September is preparedness month
Tropical Storm Irene is three years behind us. Its impact is still being felt by many and will for years to come, but Vermont has come a long way in its recovery and we are thankful for our continuing progress.
Irene and other damaging storms show us the importance of being ready for anything. Vermont is susceptible to a number of disasters: floods, blizzards, chemical spills, cyber-attack, pandemic, and other events. The best way to mitigate the impact of those incidents is to simply be ready.
September is preparedness month in Vermont and nationwide.
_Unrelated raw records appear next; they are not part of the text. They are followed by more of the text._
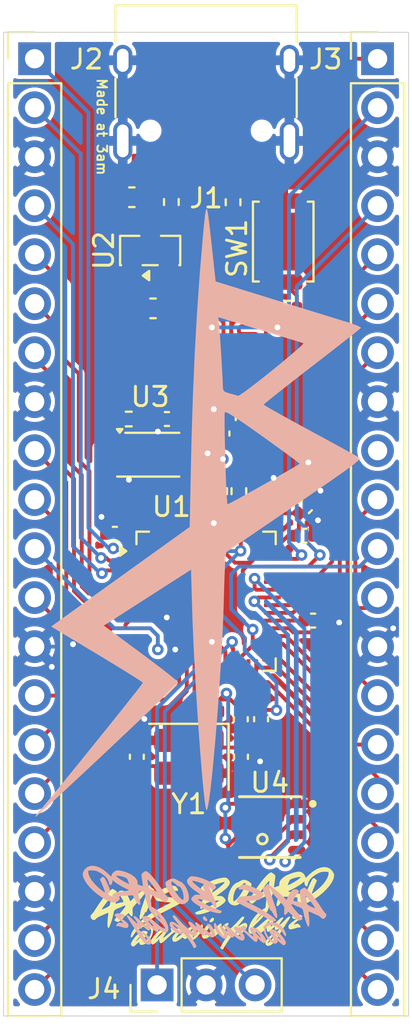
<source format=kicad_pcb>
(kicad_pcb
	(version 20241229)
	(generator "pcbnew")
	(generator_version "9.0")
	(general
		(thickness 1.6)
		(legacy_teardrops no)
	)
	(paper "A4")
	(layers
		(0 "F.Cu" signal)
		(2 "B.Cu" signal)
		(9 "F.Adhes" user "F.Adhesive")
		(11 "B.Adhes" user "B.Adhesive")
		(13 "F.Paste" user)
		(15 "B.Paste" user)
		(5 "F.SilkS" user "F.Silkscreen")
		(7 "B.SilkS" user "B.Silkscreen")
		(1 "F.Mask" user)
		(3 "B.Mask" user)
		(17 "Dwgs.User" user "User.Drawings")
		(19 "Cmts.User" user "User.Comments")
		(21 "Eco1.User" user "User.Eco1")
		(23 "Eco2.User" user "User.Eco2")
		(25 "Edge.Cuts" user)
		(27 "Margin" user)
		(31 "F.CrtYd" user "F.Courtyard")
		(29 "B.CrtYd" user "B.Courtyard")
		(35 "F.Fab" user)
		(33 "B.Fab" user)
		(39 "User.1" user)
		(41 "User.2" user)
		(43 "User.3" user)
		(45 "User.4" user)
	)
	(setup
		(pad_to_mask_clearance 0)
		(allow_soldermask_bridges_in_footprints no)
		(tenting front back)
		(pcbplotparams
			(layerselection 0x00000000_00000000_55555555_5755f5ff)
			(plot_on_all_layers_selection 0x00000000_00000000_00000000_00000000)
			(disableapertmacros no)
			(usegerberextensions no)
			(usegerberattributes yes)
			(usegerberadvancedattributes yes)
			(creategerberjobfile yes)
			(dashed_line_dash_ratio 12.000000)
			(dashed_line_gap_ratio 3.000000)
			(svgprecision 4)
			(plotframeref no)
			(mode 1)
			(useauxorigin no)
			(hpglpennumber 1)
			(hpglpenspeed 20)
			(hpglpendiameter 15.000000)
			(pdf_front_fp_property_popups yes)
			(pdf_back_fp_property_popups yes)
			(pdf_metadata yes)
			(pdf_single_document no)
			(dxfpolygonmode yes)
			(dxfimperialunits yes)
			(dxfusepcbnewfont yes)
			(psnegative no)
			(psa4output no)
			(plot_black_and_white yes)
			(sketchpadsonfab no)
			(plotpadnumbers no)
			(hidednponfab no)
			(sketchdnponfab yes)
			(crossoutdnponfab yes)
			(subtractmaskfromsilk no)
			(outputformat 1)
			(mirror no)
			(drillshape 0)
			(scaleselection 1)
			(outputdirectory "Fabrication/")
		)
	)
	(net 0 "")
	(net 1 "TEMP_CSB")
	(net 2 "GND")
	(net 3 "+1V1")
	(net 4 "VBUS")
	(net 5 "XIN")
	(net 6 "Net-(C16-Pad1)")
	(net 7 "Net-(J1-CC1)")
	(net 8 "USB_D-")
	(net 9 "USB_D+")
	(net 10 "Net-(J1-CC2)")
	(net 11 "GPIO7")
	(net 12 "GPIO3")
	(net 13 "GPIO6")
	(net 14 "GPIO2")
	(net 15 "GPIO14")
	(net 16 "GPIO12")
	(net 17 "GPIO13")
	(net 18 "GPIO15")
	(net 19 "GPIO8")
	(net 20 "GPIO4")
	(net 21 "GPIO1")
	(net 22 "GPIO11")
	(net 23 "GPIO9")
	(net 24 "GPIO5")
	(net 25 "GPIO0")
	(net 26 "GPIO10")
	(net 27 "GPIO20")
	(net 28 "GPIO29_ADC3")
	(net 29 "GPIO18")
	(net 30 "GPIO26_ADC0")
	(net 31 "GPIO27_ADC1")
	(net 32 "GPIO17")
	(net 33 "GPIO22")
	(net 34 "RUN")
	(net 35 "GPIO19")
	(net 36 "unconnected-(J3-Pin_9-Pad9)")
	(net 37 "GPIO28_ADC2")
	(net 38 "GPIO21")
	(net 39 "GPIO23")
	(net 40 "GPIO16")
	(net 41 "SWCLK")
	(net 42 "SWD")
	(net 43 "Net-(U1-USB_DP)")
	(net 44 "Net-(U1-USB_DM)")
	(net 45 "XOUT")
	(net 46 "Net-(R6-Pad2)")
	(net 47 "QSPI_SS")
	(net 48 "QSPI_SCLK")
	(net 49 "QSPI_SD2")
	(net 50 "QSPI_SD3")
	(net 51 "TEMP_SCK")
	(net 52 "QSPI_SD1")
	(net 53 "QSPI_SD0")
	(net 54 "TEMP_SDI")
	(footprint "Button_Switch_SMD:SW_Push_SPST_NO_Alps_SKRK" (layer "F.Cu") (at 164.5 100.85 -90))
	(footprint "Package_TO_SOT_SMD:SOT-23" (layer "F.Cu") (at 157.6 101.3125 90))
	(footprint "Capacitor_SMD:C_0402_1005Metric" (layer "F.Cu") (at 161.35 110.8 90))
	(footprint "Capacitor_SMD:C_0402_1005Metric" (layer "F.Cu") (at 154.85 120.95 180))
	(footprint "Capacitor_SMD:C_0402_1005Metric" (layer "F.Cu") (at 165.6 116.1))
	(footprint "Capacitor_SMD:C_0402_1005Metric" (layer "F.Cu") (at 158.47 110.05))
	(footprint "Connector_USB:USB_C_Receptacle_HRO_TYPE-C-31-M-12" (layer "F.Cu") (at 160.5 92.5 180))
	(footprint "Capacitor_SMD:C_0402_1005Metric" (layer "F.Cu") (at 160.3 110.8 90))
	(footprint "lcsc2:LGA-8_L3.0-W3.0-P0.80-TR" (layer "F.Cu") (at 163.8 131.2))
	(footprint "Package_DFN_QFN:QFN-56-1EP_7x7mm_P0.4mm_EP3.2x3.2mm" (layer "F.Cu") (at 160.5 119.5))
	(footprint "Capacitor_SMD:C_0402_1005Metric" (layer "F.Cu") (at 162.4 110 90))
	(footprint "Capacitor_SMD:C_0402_1005Metric" (layer "F.Cu") (at 165.65 114.6 45))
	(footprint "Capacitor_SMD:C_0402_1005Metric" (layer "F.Cu") (at 155.77 116 180))
	(footprint "Resistor_SMD:R_0402_1005Metric" (layer "F.Cu") (at 164.7 104.3))
	(footprint "Capacitor_SMD:C_0603_1608Metric" (layer "F.Cu") (at 157.75 104.3125 180))
	(footprint "Capacitor_SMD:C_0402_1005Metric" (layer "F.Cu") (at 163.2 114.22 90))
	(footprint "Resistor_SMD:R_0402_1005Metric" (layer "F.Cu") (at 156.49 110.05 180))
	(footprint "Resistor_SMD:R_0402_1005Metric" (layer "F.Cu") (at 161.9 98.81 90))
	(footprint "Resistor_SMD:R_0402_1005Metric" (layer "F.Cu") (at 161.2 113.79 90))
	(footprint "Resistor_SMD:R_0402_1005Metric" (layer "F.Cu") (at 158.7 98.8 90))
	(footprint "Capacitor_SMD:C_0402_1005Metric" (layer "F.Cu") (at 164.2 114.65 90))
	(footprint "Resistor_SMD:R_0402_1005Metric" (layer "F.Cu") (at 162.2 113.79 90))
	(footprint "Package_SON:Winbond_USON-8-1EP_3x2mm_P0.5mm_EP0.2x1.6mm" (layer "F.Cu") (at 157.5 111.9))
	(footprint "Capacitor_SMD:C_0402_1005Metric" (layer "F.Cu") (at 163.35 125.612613 -90))
	(footprint "Crystal:Crystal_SMD_3225-4Pin_3.2x2.5mm" (layer "F.Cu") (at 159.61 127.562613 180))
	(footprint "LOGO" (layer "F.Cu") (at 160.9 135))
	(footprint "Connector_PinHeader_2.54mm:PinHeader_1x20_P2.54mm_Vertical" (layer "F.Cu") (at 169.39 91.37))
	(footprint "Capacitor_SMD:C_0402_1005Metric" (layer "F.Cu") (at 166.05 120.5))
	(footprint "Capacitor_SMD:C_0603_1608Metric" (layer "F.Cu") (at 156.65 98.55 180))
	(footprint "Capacitor_SMD:C_0402_1005Metric" (layer "F.Cu") (at 156.91 127.562613 90))
	(footprint "Connector_PinHeader_2.54mm:PinHeader_1x03_P2.54mm_Vertical"
		(layer "F.Cu")
		(uuid "eb9291c5-0da3-44dc-b4ac-ef073c0370b0")
		(at 157.96 139.39 90)
		(descr "Through hole straight pin header, 1x03, 2.54mm pitch, single row")
		(tags "Through hole pin header THT 1x03 2.54mm single row")
		(property "Reference" "J4"
			(at -0.21 -2.76 0)
			(layer "F.SilkS")
			(uuid "2d4b4a4f-31f4-4b7a-b4a2-5fa1458e30d3")
			(effects
				(font
					(size 1 1)
					(thickness 0.15)
				)
			)
		)
		(property "Value" "Conn_01x03"
			(at 0 7.46 90)
			(layer "F.Fab")
			(hide yes)
			(uuid "24045f79-f0e7-43a4-9df5-6af5ebd9556c")
			(effects
				(font
					(size 1 1)
					(thickness 0.15)
				)
			)
		)
		(property "Datasheet" "~"
			(at 0 0 90)
			(layer "F.Fab")
			(hide yes)
			(uuid "56ce6d59-a2cf-452a-b3d2-681736420da5")
			(effects
				(font
					(size 1.27 1.27)
					(thickness 0.15)
				)
			)
		)
		(property "Description" "Generic connector, single row, 01x03, script generated (kicad-library-utils/schlib/autogen/connector/)"
			(at 0 0 90)
			(layer "F.Fab")
			(hide yes)
			(uuid "a07a3ce1-9301-40cc-8327-079bf11e7d83")
			(effects
				(font
					(size 1.27 1.27)
					(thickness 0.15)
				)
			)
		)
		(property ki_fp_filters "Connector*:*_1x??_*")
		(path "/3615af09-68e8-49bf-8845-a55fd1282f66")
		(sheetname "/")
		(sheetfile "Devboard.kicad_sch")
		(attr through_hole)
		(fp_line
			(start -1.38 -1.38)
			(end 0 -1.38)
			(stroke
				(width 0.12)
				(type solid)
			)
			(layer "F.SilkS")
			(uuid "4838bb9b-37e0-4564-bcca-c143ff407ba7")
		)
		(fp_line
			(start -1.38 0)
			(end -1.38 -1.38)
			(stroke
				(width 0.12)
				(type solid)
			)
			(layer "F.SilkS")
			(uuid "00c875b7-7466-4aef-a2ec-8b5b98f82b88")
		)
		(fp_line
			(start 1.38 1.27)
			(end 1.38 6.46)
			(stroke
				(width 0.12)
				(type solid)
			)
			(layer "F.SilkS")
			(uuid "75c23341-3630-42b7-a3aa-d59b9c30d443")
		)
		(fp_line
			(start -1.38 1.27)
			(end 1.38 1.27)
			(stroke
				(width 0.12)
				(type solid)
			)
			(layer "F.SilkS")
			(uuid "1f07fb17-a3c0-46ae-bd3f-f9e5fabadbc8")
		)
		(fp_line
			(start -1.38 1.27)
			(end -1.38 6.46)
			(stroke
				(width 0.12)
				(type solid)
			)
			(layer "F.SilkS")
			(uuid "41fcde7f-5ee2-4ae7-b48b-701cab23bbcf")
		)
		(fp_line
			(start -1.38 6.46)
			(end 1.38 6.46)
			(stroke
				(width 0.12)
				(type solid)
			)
			(layer "F.SilkS")
			(uuid "78f52d63-274d-4db4-8c15-adfd7658f5cd")
		)
		(fp_line
			(start 1.77 -1.77)
			(end -1.77 -1.77)
			(stroke
				(width 0.05)
				(type solid)
			)
			(layer "F.CrtYd")
			(uuid "c32ec32d-4b8b-4e49-966e-6606c65a3004")
		)
		(fp_line
			(start -1.77 -1.77)
			(end -1.77 6.85)
			(stroke
				(width 0.05)
				(type solid)
			)
			(layer "F.CrtYd")
			(uuid "e04d113d-b2d3-432d-8461-0ffc4010269e")
		)
		(fp_line
			(start 1.77 6.85)
			(end 1.77 -1.77)
			(stroke
				(width 0.05)
				(type solid)
			)
			(layer "F.CrtYd")
			(uuid "1723fa1b-43a4-4883-9e7c-56227aa67aa6")
		)
		(fp_line
			(start -1.77 6.85)
			(end 1.77 6.85)
			(stroke
				(width 0.05)
				(type solid)
			)
			(layer "F.CrtYd")
			(uuid "43c24517-2997-45ec-9891-2e262ceb8c1c")
		)
		(fp_line
			(start 1.27 -1.27)
			(end 1.27 6.35)
			(stroke
				(width 0.1)
				(type solid)
			)
			(layer "F.Fab")
			(uuid "146daa44-7cd3-4bd4-b218-f67ea2b6228a")
		)
		(fp_line
			(start -0.635 -1.27)
			(end 1.27 -1.27)
			(stroke
				(width 0.1)
				(type solid)
			)
			(layer "F.Fab")
			(uuid "2b5fed2f-067f-4f0c-af6c-ca18bef29b03")
		)
		(fp_line
			(start -1.27 -0.635)
			(end -0.635 -1.27)
			(stroke
				(width 0.1)
				(type solid)
			)
			(layer "F.Fab")
			(uuid "92c73cc4-920d-473b-8d92-b2fa5a0c6280")
		)
		(fp_line
			(start 1.
... [427140 chars truncated]
</source>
It's a time to figure out what you need to do ahead of time to ensure the safety of your family should an incident occur close to home or interrupt life in another way. There are simple ways to prepare, and further, more involved steps you can take down the road.
Information is your greatest tool in any disaster or weather event. Vermont Alert allows you to receive weather, transportation, or other incident updates via text, e-mail, or phone for the areas where you live and work. You select what alerts you want and the areas for which the alerts are issued. Please visit http://vtalert.gov to sign up for a free account.
Weather events often impede your ability to get to the store and having some canned goods and other necessities on hand could allow you to wait it out for a day or two before braving the conditions. Buy an extra gallon of water the next time you're at the grocery store. Bring it home, store it away and don't drink it until you need it. Once you do that you'll have the beginnings of an emergency preparedness kit.
The Vermont Division of Emergency Management and Homeland Security encourages people to have the following in their homes:
-- Two days water for each person in your home
-- Canned goods (and a manual can opener)
-- Battery powered radios to follow weather reports
-- Over the counter medications like pain relievers and fever reducers
-- Whatever else you may need if you are homebound without power for a couple of days
We know this may be cost prohibitive for the average family to get all at once. The idea is to ease into it and pick up an item here and there during your weekly trip to the grocery store.
Other ways to prepare during your normal routine:
-- The next time you talk to a relative or friend from out of state, ask that person if he or she will be your emergency contact during an emergency. Your family may be separated during a disaster and unable to contact each other due to stress on local communication systems. Your out of state relative can be a central hub that everyone can call to coordinate reunification.
-- On a trip to the town office ask your town clerk or manager where the community shelter may be. Or ask a friend who is a volunteer firefighter as he or she would be likely to know. Make note and think about how you would get there if there was flooding in your community.
Make an effort to do something today. No matter how simple it is, every step you take makes you more prepared to handle an emergency situation down the road.
For more preparedness tips you can download or request a copy of the VT DEMHS Family Preparedness Workbook at http://vem.vermont.gov/preparedness. Other preparedness resources include www.redcross.org, www.ready.gov and www.weather.gov.
Joe Flynn is Director of the Vermont Division of Emergency Management and Homeland Security. He has been working in emergency response for several years as a fire chief and deputy sheriff; he has plenty of bottled water in his home.